Ligand, strain, and bifunctional effects can be combined to engineer and optimize catalysts for liquid fuel electro-oxidation. For example, Abruña et al.171,172 have engineered PtFexCu1−x intermetallic nanoparticles by varying the Fe to Cu ratio and found that while Cu incorporation generally leads to a decreased MOR activity compared to bimetallic PtFe, Cu alters the ordering of the Pt, Cu, and Fe atoms at the surface and has a significant impact on the leaching rate of Fe atoms in acidic solutions. Kang et al.173 have synthesized Pt3Zn nanoparticles in the alloyed (disordered) and intermetallic phases (ordered) and found that the ordered phase is about 25% more active for methanol oxidation than the disordered phase or commercial Pt/C catalysts, indicating the local environment surrounding an active site also plays an important role in tuning the activity for liquid fuel oxidation. Furthermore, Román-Leshkov et al.14,170,174,175 have systematically studied precious metal overlayers on transition metal carbide core nanoparticles (Fig. 10e)169 and found that the unique core–shell structure of the nanoparticles not only significantly reduced the precious metal loadings, but also permitted more independent tuning of the bifunctional and ligand effect through the overlayer and the carbide core composition, respectively, to optimize the surface electronic structure. A 5× enhancement in MOR activity compared to that of commercial analogues (Fig. 10f) was observed for these core–shell particles,170 where the most active composition (Pt0.67Ru0.33/Ti0.11W0.89C) showed a specific activity of 0.88 mA cmPt−2 (surface area measured from CO stripping) and a mass activity of 0.43 A mgmetal−1 at 0.6 VRHE, which to the best of our knowledge, remains among the highest reported mass activity to date. Morphology control/nanostructuring is another widely employed method to maximize the utilization of noble metals by aiming to maximize the accessibility of all metal sites within a catalyst. For example, Zhao et al. have reported sub-4 nm, porous Pt72Ru28 nanoparticles that can achieve specific and mass activities of 2.1 mA cmPt−2 and 0.25 A mgmetal−1, respectively.

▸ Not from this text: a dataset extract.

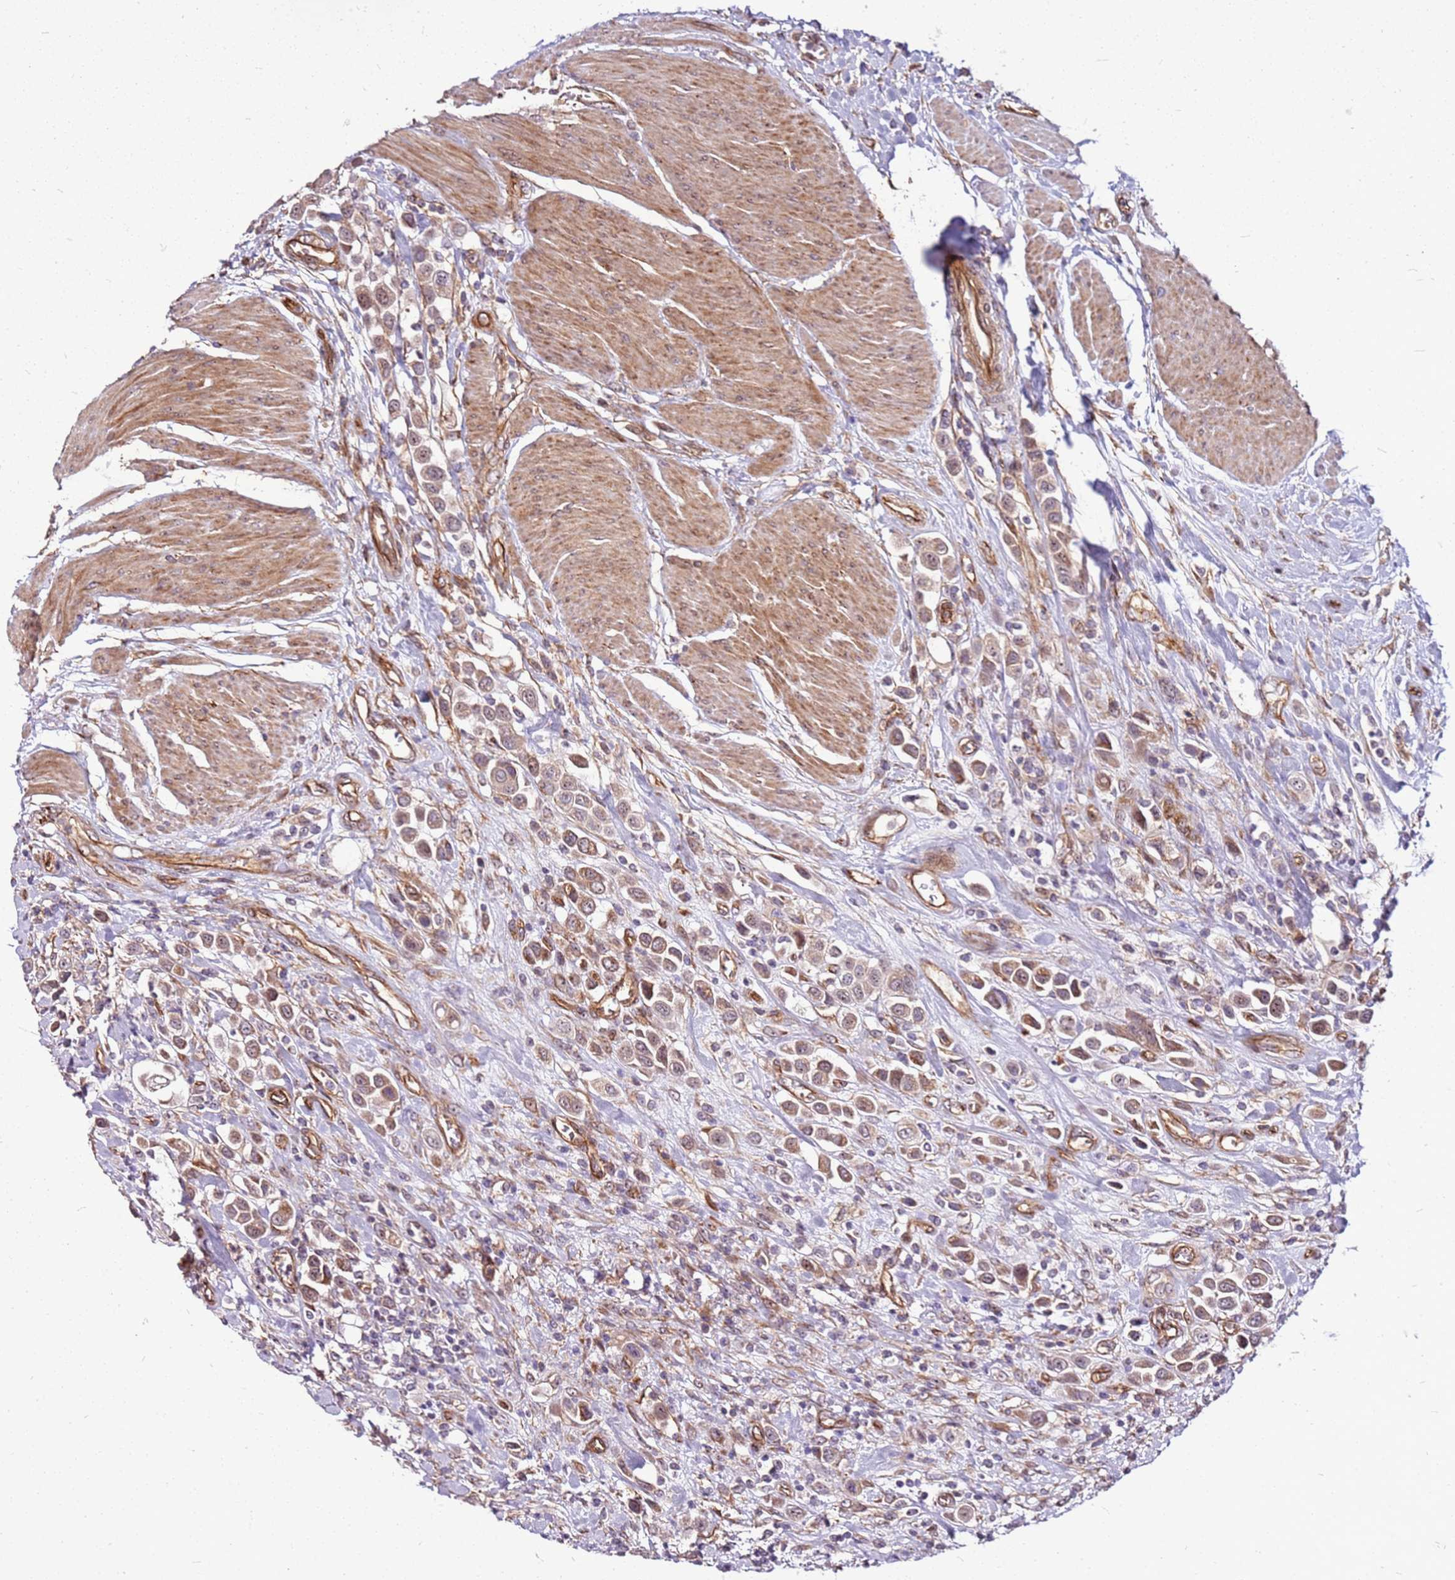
{"staining": {"intensity": "moderate", "quantity": "25%-75%", "location": "cytoplasmic/membranous"}, "tissue": "urothelial cancer", "cell_type": "Tumor cells", "image_type": "cancer", "snomed": [{"axis": "morphology", "description": "Urothelial carcinoma, High grade"}, {"axis": "topography", "description": "Urinary bladder"}], "caption": "Protein staining of urothelial cancer tissue reveals moderate cytoplasmic/membranous expression in approximately 25%-75% of tumor cells. Nuclei are stained in blue.", "gene": "TOPAZ1", "patient": {"sex": "male", "age": 50}}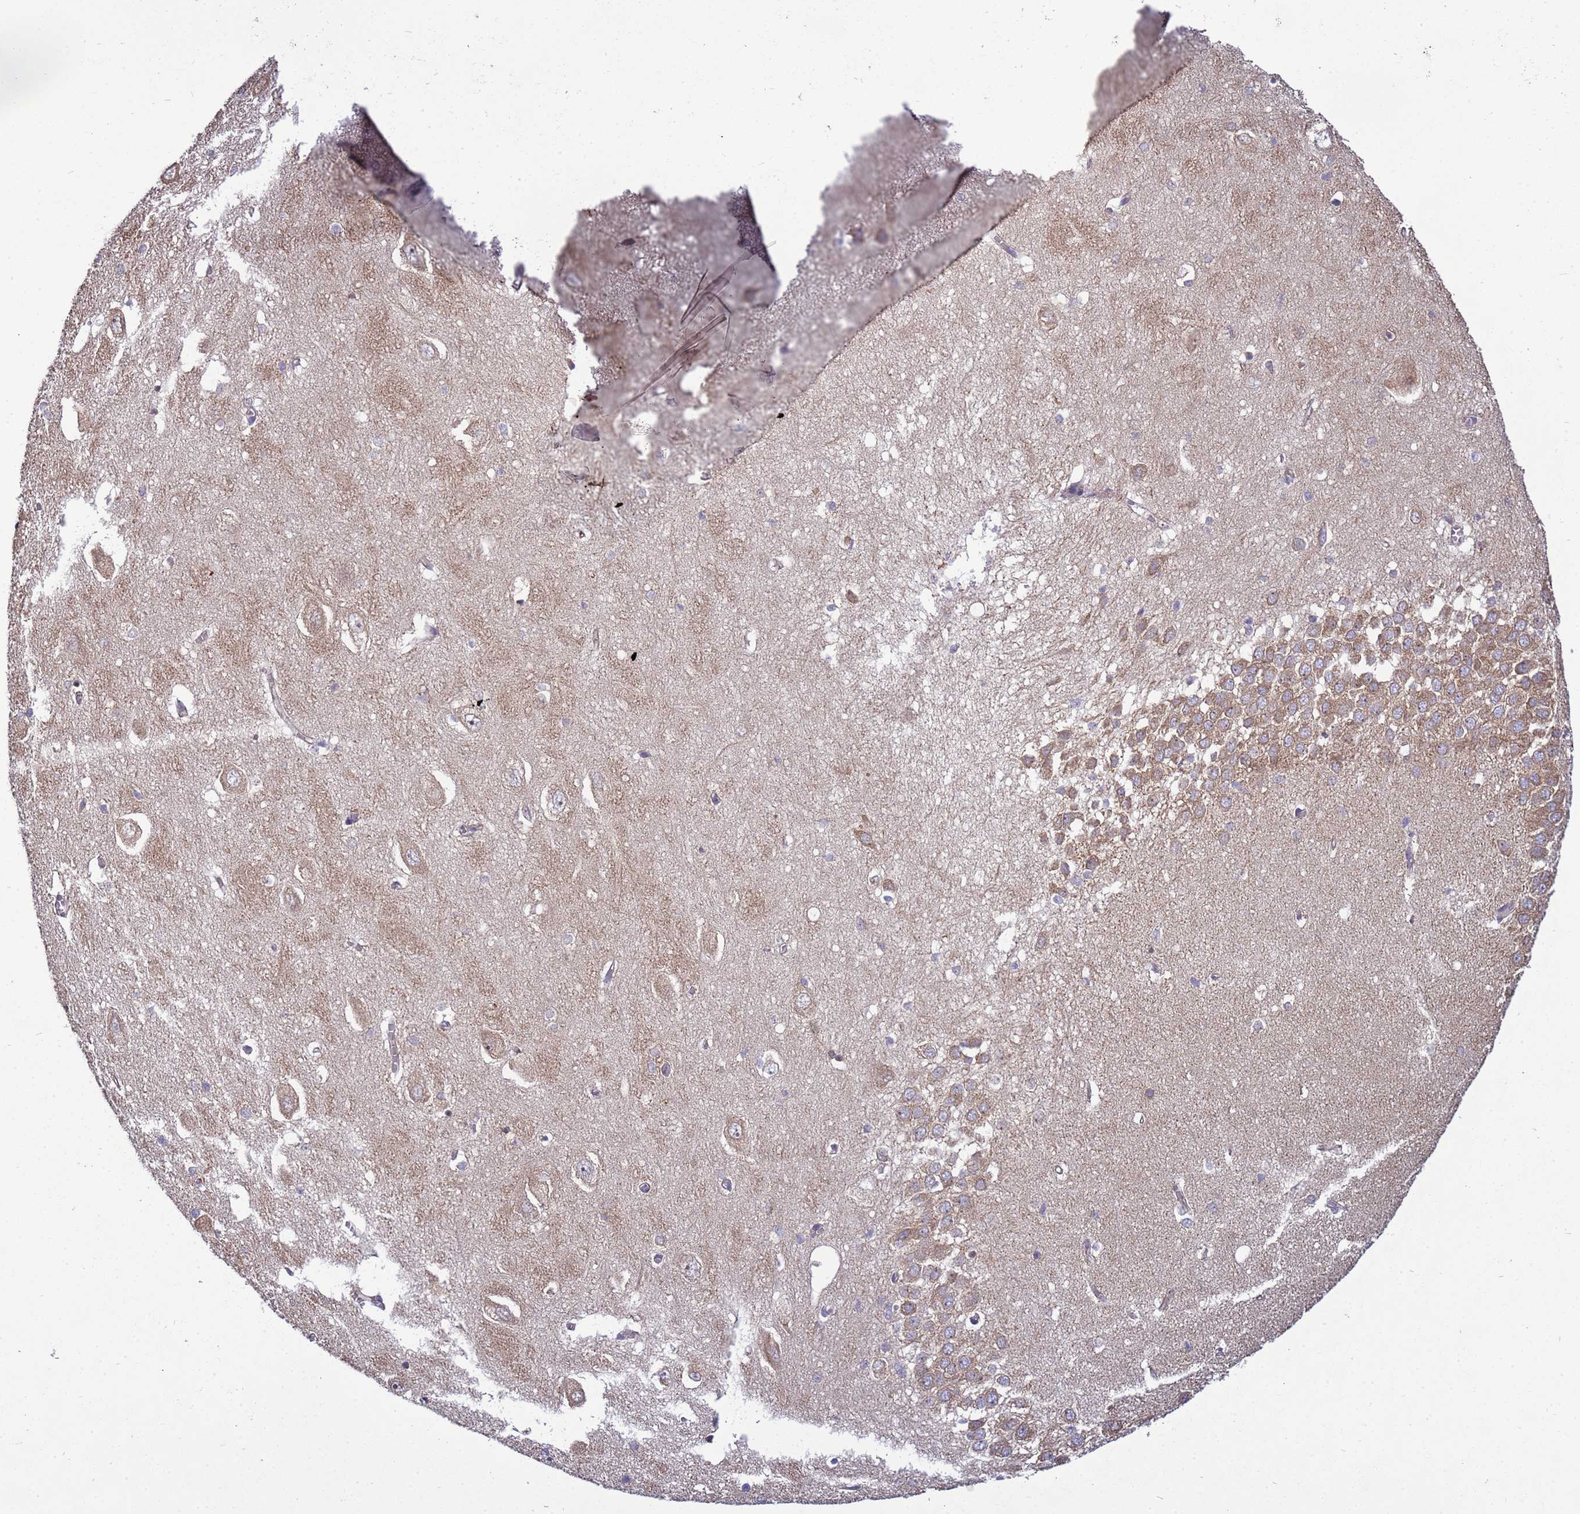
{"staining": {"intensity": "weak", "quantity": "<25%", "location": "cytoplasmic/membranous"}, "tissue": "hippocampus", "cell_type": "Glial cells", "image_type": "normal", "snomed": [{"axis": "morphology", "description": "Normal tissue, NOS"}, {"axis": "topography", "description": "Hippocampus"}], "caption": "Immunohistochemistry image of normal hippocampus: human hippocampus stained with DAB demonstrates no significant protein staining in glial cells.", "gene": "BECN1", "patient": {"sex": "female", "age": 64}}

Following similar strategies, other alloyed and intermetallic catalysts have been synthesized such as atomically dispersed Pt3Ti,176 Pt3V,176 PtSn,177 PtRuFe,178 PtBi/Pt core/shell,179 and PtFe/PtRuFe core/shell180 for the liquid fuel oxidation.

An excellent example of combining the ensemble effect with electronic modifications is the recent work of Duchesne et al.,181 who have demonstrated enhanced activity by engineering atomically dispersed Pt surface sites in a series of bimetallic PtAu catalysts (Fig. 11a). The CO binding energies on different sites were found to change based on the composition (Fig. 11b), which was attributed to changes in the electronic structure of the catalysts through the different ensembles (Fig. 11c). By combining the ligand effect of incorporating Au into the Pt lattice, which lowered the d-band center and minimized, if not prevented, CO poisoning, as well as surface engineering toward facilitating atomically dispersed Pt sites, the direct pathway of FAOR was promoted. The optimal Pt4Au96 composition afforded a nearly 20× enhancement in activity compared to Pt/C benchmark catalysts (Fig. 11d).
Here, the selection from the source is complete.